Затем начался между нею и Павлом оживленный разговор, казавшийся Вере китайской грамотой. Труда объяснялась мимикой, и дурачок понимал ее с полуслова, вернее, с полужеста мелькавших быстро-быстро пальцев. И когда все наставления были даны, Труда сервировала чай, последний — как хотелось думать — чай в этом каземате. От волнения беглянка не могла ни пить, ни есть. Зато Павел обжигался на славу горячим чаем, сокрушая волчьими зубами своими громадные куски сахару.

— Теперь мосно уходить!

Вера обняла Труду.

— Спасибо вам, милая, хорошая, сердечная, спасибо за все… Погодите… — стала рыться в портмоне Вера.

— Сто вы, сто вы, балысня, сто вы, я ни са сто не восьму! Вам самой нусны деньги. А когда вы будете самусем в Петербурге, я буду у вас слусить.

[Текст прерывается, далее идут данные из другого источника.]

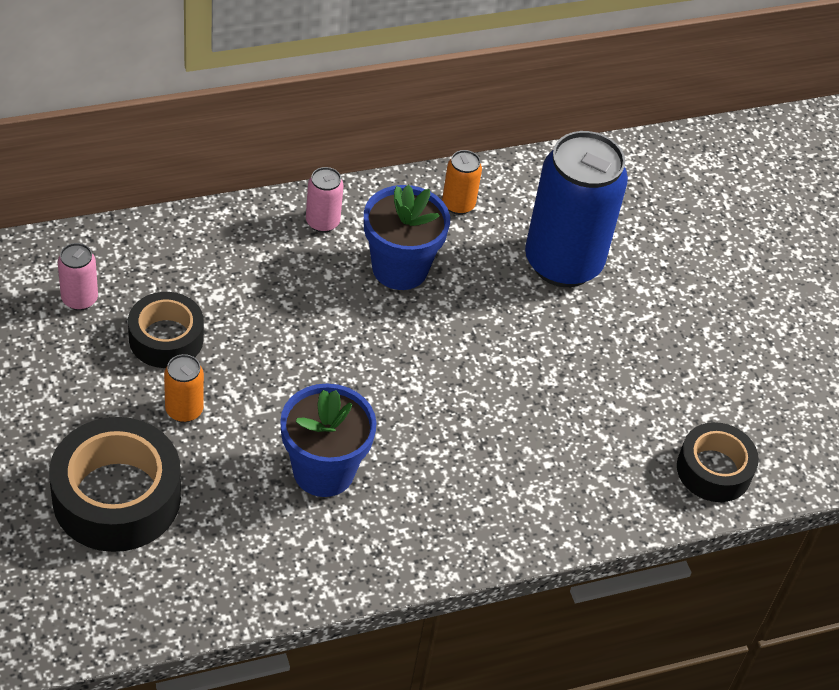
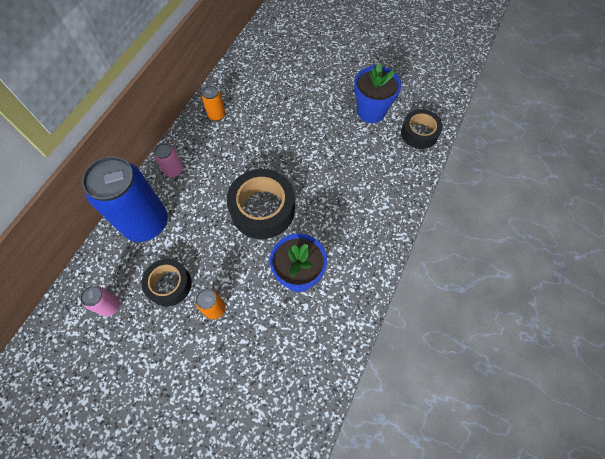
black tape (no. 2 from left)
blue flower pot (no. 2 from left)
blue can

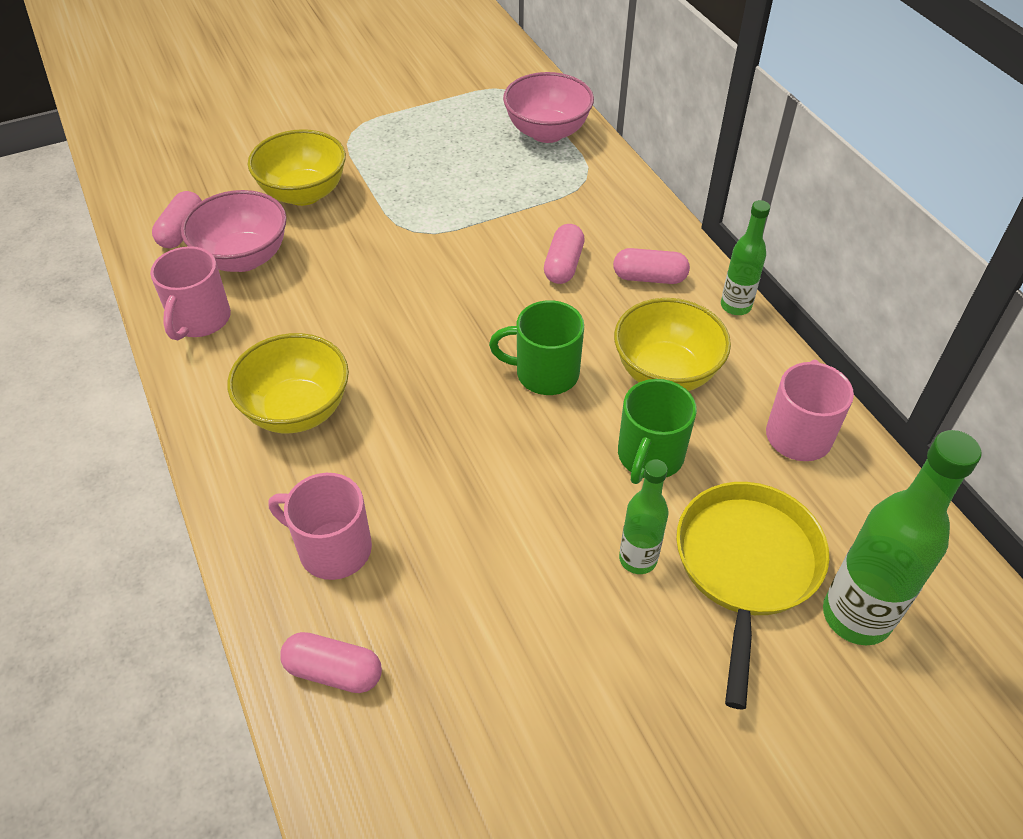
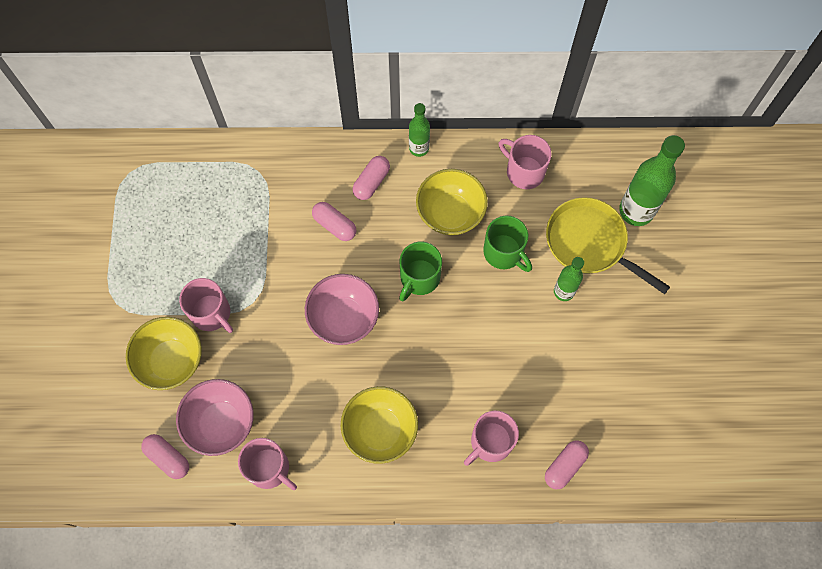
pink mug (no. 1 from left)
pink bowl (no. 2 from left)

— Ах, Труда, я сама была бы очень рада, я так успела к вам привязаться…

Вера, ее проводник и Труда вышли с оглядкой. Темно. Мороз пустяковый, но ветер сухой, колючий. Так и швыряется полными горстями рассыпчатого снега, сдуваемого с крыш, с деревьев.

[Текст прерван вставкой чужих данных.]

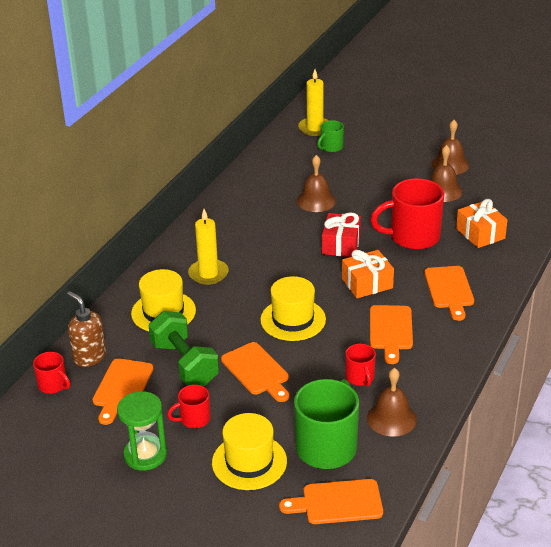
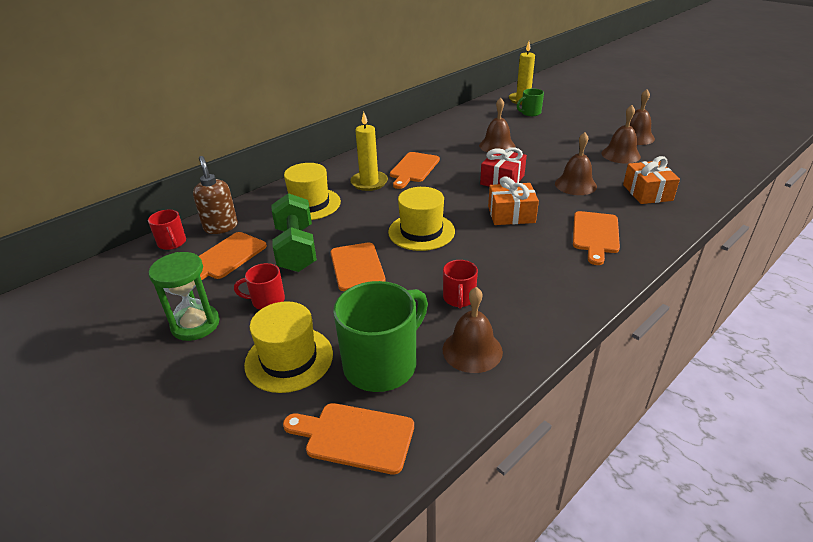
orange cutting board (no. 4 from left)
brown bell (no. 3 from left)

Свернули мимо каменных построек… И сейчас же пошел плетень вдоль узенькой, меж огородами, улочки.

— Плосайте, балысня. Я хосу, стобы меня на кухне видели…

— Труда, вам нагорит за меня! Я лучше вернусь. Труда…

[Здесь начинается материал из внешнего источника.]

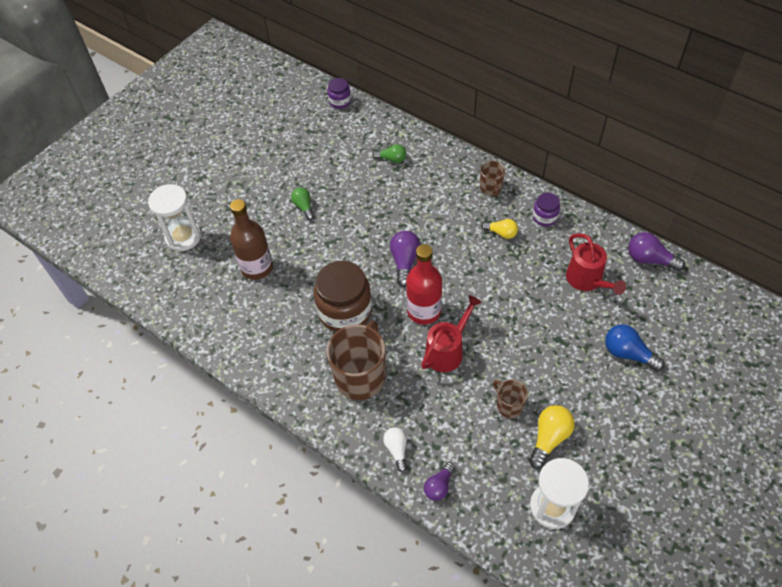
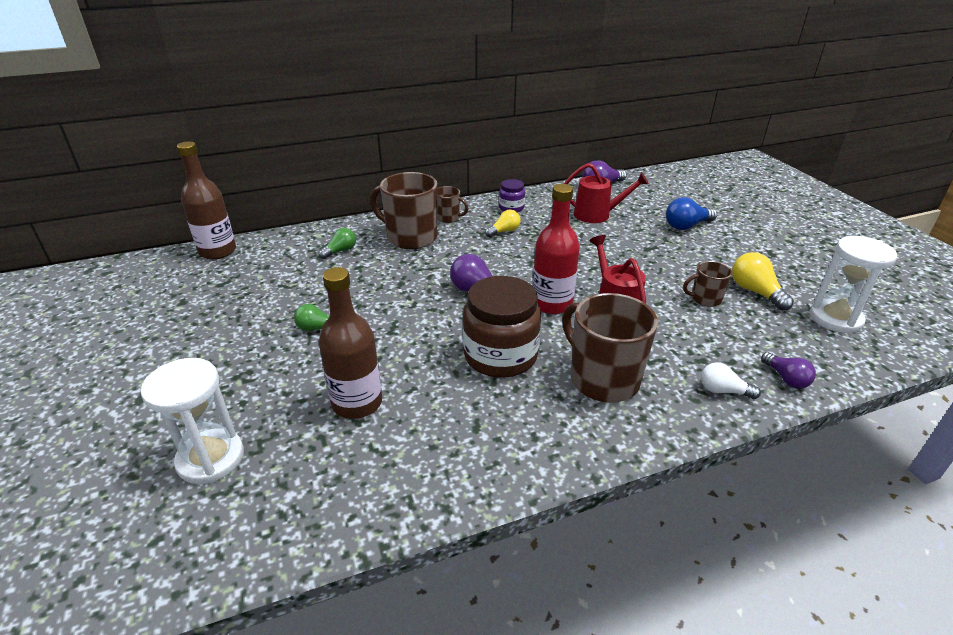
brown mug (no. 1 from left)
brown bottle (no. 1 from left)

— Сто са глупости, балысня. За вас будет рысий конюх отвесать, а не я. Он спит пьяный… такой сорт, собака, вацеш!

И вот Вера одна в обществе идиота средь поля, занесенного сугробами. Вера — вся несуразный комочек — в жакете монументальной горничной. Добрая девушка, золотое сердце. Если когда-нибудь счастье и улыбнется Вере, она возьмет к себе Труду.

А ветер гудит целыми сонмищами нераскаянных душ. По сторонам дороги темнеет сосновый лес.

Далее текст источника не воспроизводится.